I'm using Windows 10, and "Tito" is my name on the computer, just check that the Hakchi2 folders and subfolders are ok, and don't delete the *"install"* file that comes with *bios_template.zip*

In my case i want to play CPS2 games, so i only need *qsound.zip
*
*Retroarch and cores:*
Download and unzip *retroarch_with_cores.zip* from the latest version from here https://github.com/ClusterM/retroarch-clover/releases
Then you have 2 options:
1.- put all .hmod files directly in your hakchi2\user_mods *on your pc*
2.- or drag and drop on to the Hakchi interface

This is very important, *retroarch.hmod is mandatory* no matter what core you want to use, if retroarch.hmod is not present no core will run.
In my case i only want to play CPS2 games, so i have to install "retroarch.hmod" *and* "fb_alpha_cps2.hmod"





When you are set with this you have to install them: Modules->Install extra modules

*The games: *
Most arcade games comes in a zip file, so just click in *"Add more games"* , select the zip rom and then click on *"Import as archive"*
Finally check the path on Hakchi, it depend of what core are you using and you have to change it, in my case i added sfa2.zip (a CPS2 game)
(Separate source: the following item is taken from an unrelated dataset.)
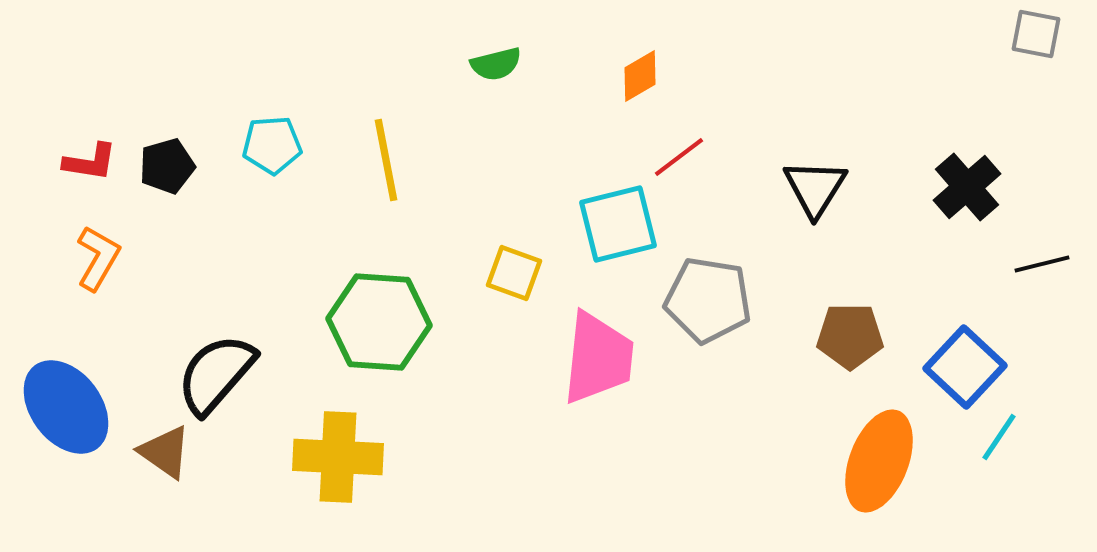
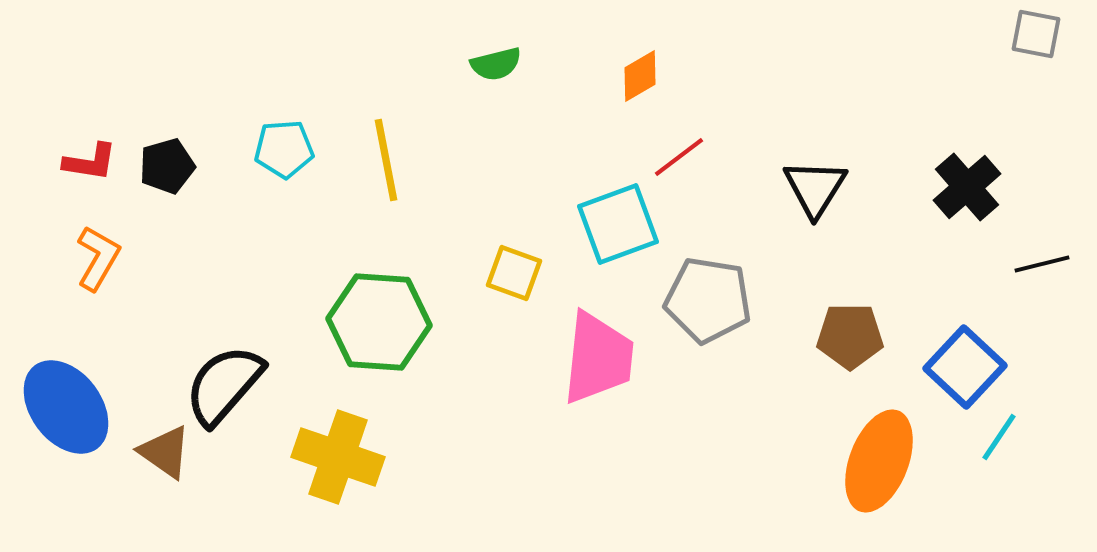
cyan pentagon: moved 12 px right, 4 px down
cyan square: rotated 6 degrees counterclockwise
black semicircle: moved 8 px right, 11 px down
yellow cross: rotated 16 degrees clockwise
Hakchi import the game like this:
/bin/*zip* /usr/share/games/CLV-Z-BKXQM/sfa2.zip
then you have to change to (remember, only for CPS2 games)
/bin/*cps2* /usr/share/games/CLV-Z-BKXQM/sfa2.zip

The random letters "CLV-Z-BKXQM" hakchi just put a random one, in your personal case it will be diferent

In the end it have to look like this:





Another example for Hyper Street Figher 2:





*My game does not run or it goes to black:*
- Maybe you not add the bios file for the core, Sega CD need 3 files
- The path is wrong, Hakchi automatically put the right path with the mayority of the cores, but with others (mainly arcade ones) you have yo put the correct one, select the module in Hakchi and it will say how it run:




- If all above is correct then your rom is wrong or too old, maybe in your pc emulator runs well but retroarch cores run with a especific romset, just the most recent will be the ok
- NEOGEO run with fb_alpha.hmod


----------